[Dataset entries]
▶
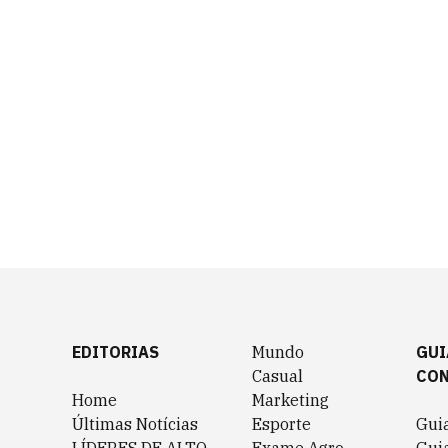
EDITORIAS
Mundo
GUI
Casual
CO
Home
Marketing
Últimas Notícias
Esporte
Gui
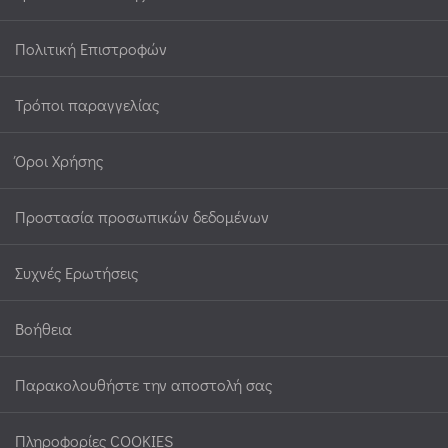
Πολιτική Επιστροφών
Τρόποι παραγγελίας
Όροι Χρήσης
Προστασία προσωπικών δεδομένων
Συχνές Ερωτήσεις
Βοήθεια
Παρακολουθήστε την αποστολή σας
Πληροφορίες COOKIES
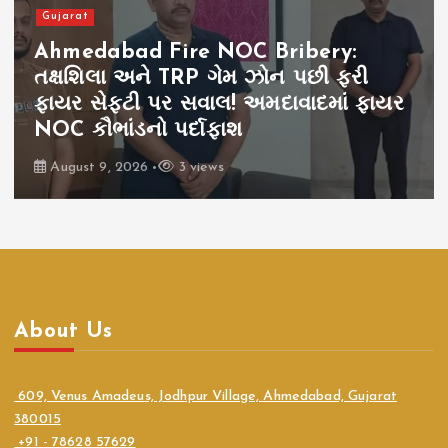
Gujarat
Ahmedabad Fire NOC Bribery:
તક્ષશિલા અને TRP ગેમ ઝોન પછી ફરી
ફાયર સેફ્ટી પર સવાલ! અમદાવાદમાં ફાયર
NOC કૌભાંડનો પર્દાફાશ
August 9, 2026
3 views
About Us
609, Venus Amadeus, Jodhpur Village, Ahmedabad, Gujarat
380015
+91 - 78628 57629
◀
→ **Your task**
Show all lines in the entries above where the word "Gujarat" appears.

→ **Response box**
Gujarat
609, Venus Amadeus, Jodhpur Village, Ahmedabad, Gujarat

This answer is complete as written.